The main bus stop, Marwar bus stand, is set at a point in which two main roads meet. Under the awning of a chai stall, two men gave up their seats so we could sit and dry off. Although it was well after 10pm, they all reassured me that my bus was on its way and hadn’t left without me. We sat sipping chai and chatting with an adorable Indian boy who looks exactly like Michael Jackson as a teenager. Just after 11pm, a sleeper bus pulled up. It wasn’t the bus I booked but it was a bus going to Bikaner. Thank you Brahma! I paid the 200 rs. fee and climbed onboard sitting up at the front with the driver and the ticket man. We chatted for a bit then he led me to a seat in the back where I could rest for the remainder of the journey. Seven hours later, after a very bumpy ride filled with shortcuts dodging flooded roads, we arrived in Bikaner.
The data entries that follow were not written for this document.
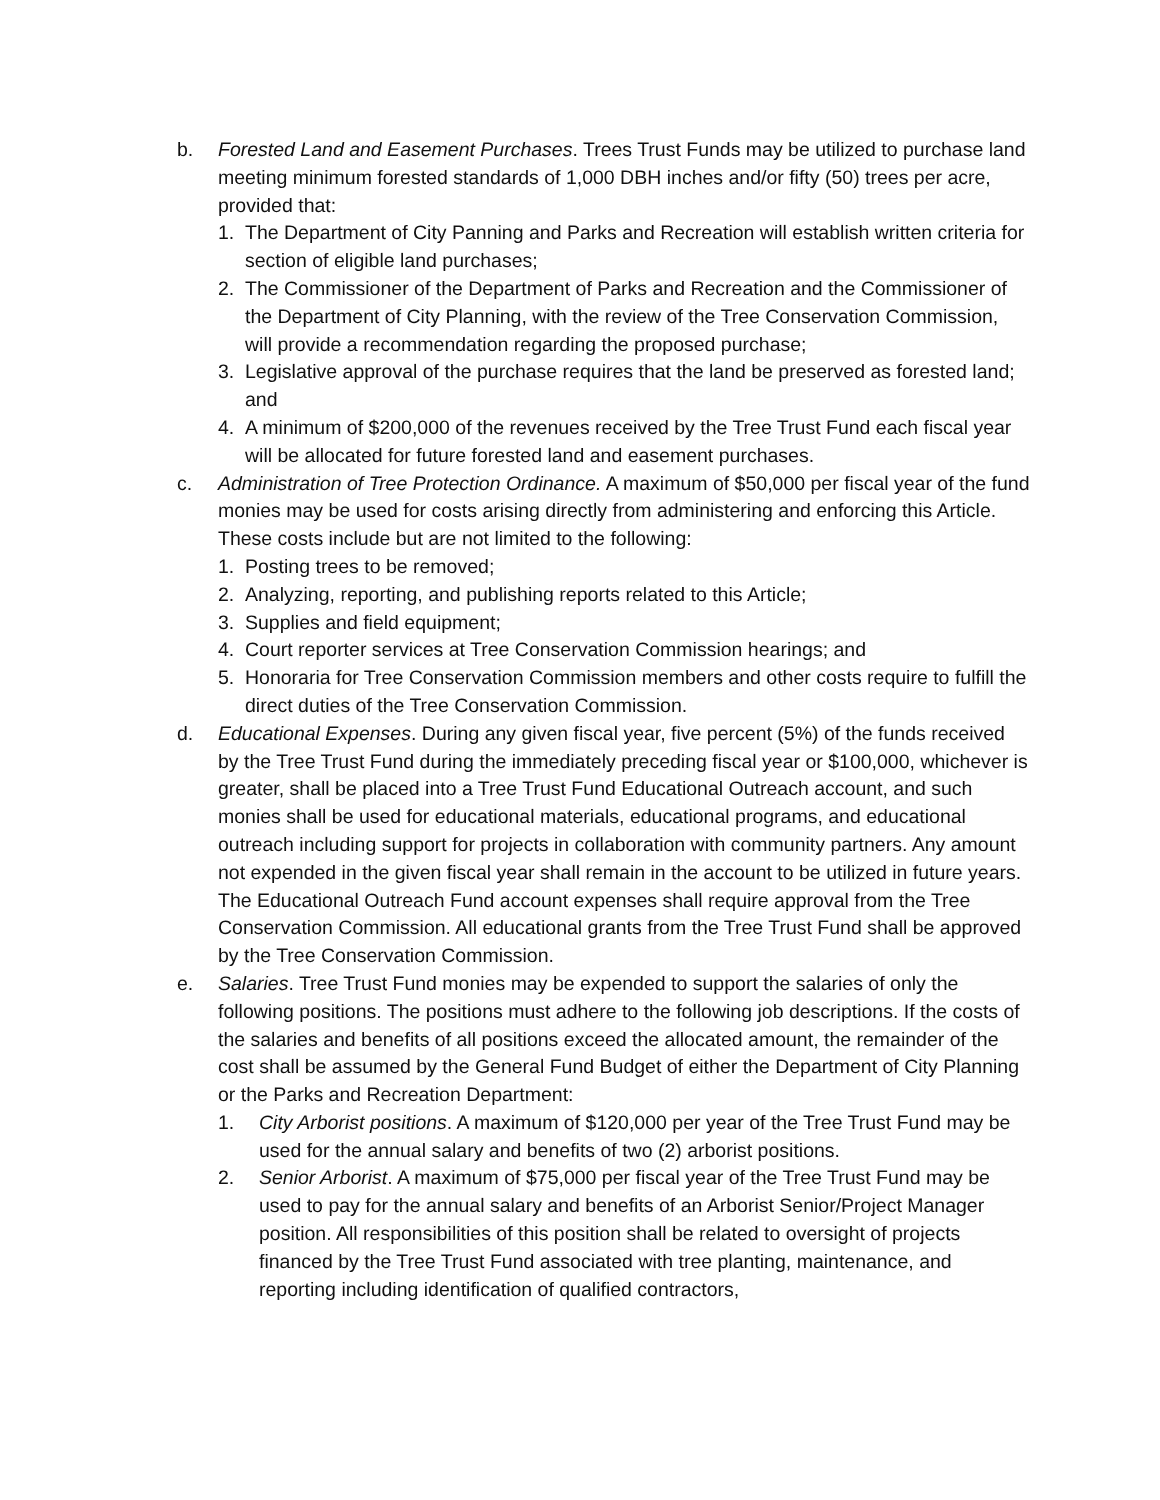b. Forested Land and Easement Purchases. Trees Trust Funds may be utilized to purchase land meeting minimum forested standards of 1,000 DBH inches and/or fifty (50) trees per acre, provided that:
1. The Department of City Panning and Parks and Recreation will establish written criteria for section of eligible land purchases;
2. The Commissioner of the Department of Parks and Recreation and the Commissioner of the Department of City Planning, with the review of the Tree Conservation Commission, will provide a recommendation regarding the proposed purchase;
3. Legislative approval of the purchase requires that the land be preserved as forested land; and
4. A minimum of $200,000 of the revenues received by the Tree Trust Fund each fiscal year will be allocated for future forested land and easement purchases.
c. Administration of Tree Protection Ordinance. A maximum of $50,000 per fiscal year of the fund monies may be used for costs arising directly from administering and enforcing this Article. These costs include but are not limited to the following:
1. Posting trees to be removed;
2. Analyzing, reporting, and publishing reports related to this Article;
3. Supplies and field equipment;
4. Court reporter services at Tree Conservation Commission hearings; and
5. Honoraria for Tree Conservation Commission members and other costs require to fulfill the direct duties of the Tree Conservation Commission.
d. Educational Expenses. During any given fiscal year, five percent (5%) of the funds received by the Tree Trust Fund during the immediately preceding fiscal year or $100,000, whichever is greater, shall be placed into a Tree Trust Fund Educational Outreach account, and such monies shall be used for educational materials, educational programs, and educational outreach including support for projects in collaboration with community partners. Any amount not expended in the given fiscal year shall remain in the account to be utilized in future years. The Educational Outreach Fund account expenses shall require approval from the Tree Conservation Commission. All educational grants from the Tree Trust Fund shall be approved by the Tree Conservation Commission.
e. Salaries. Tree Trust Fund monies may be expended to support the salaries of only the following positions. The positions must adhere to the following job descriptions. If the costs of the salaries and benefits of all positions exceed the allocated amount, the remainder of the cost shall be assumed by the General Fund Budget of either the Department of City Planning or the Parks and Recreation Department:
1. City Arborist positions. A maximum of $120,000 per year of the Tree Trust Fund may be used for the annual salary and benefits of two (2) arborist positions.
2. Senior Arborist. A maximum of $75,000 per fiscal year of the Tree Trust Fund may be used to pay for the annual salary and benefits of an Arborist Senior/Project Manager position. All responsibilities of this position shall be related to oversight of projects financed by the Tree Trust Fund associated with tree planting, maintenance, and reporting including identification of qualified contractors,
Tomorrow I'm off again to that little city of peace and love to celebrate Holi with Ali and the Gajner gang. Although that mean little boy is still on my mind, his words tattooed on my brain, I know that I can only move forward and remember that for every negative action or word that is thrown at me, I need to throw a positive one back out there into the universe.
My new mantra: peace, love and Israeli men.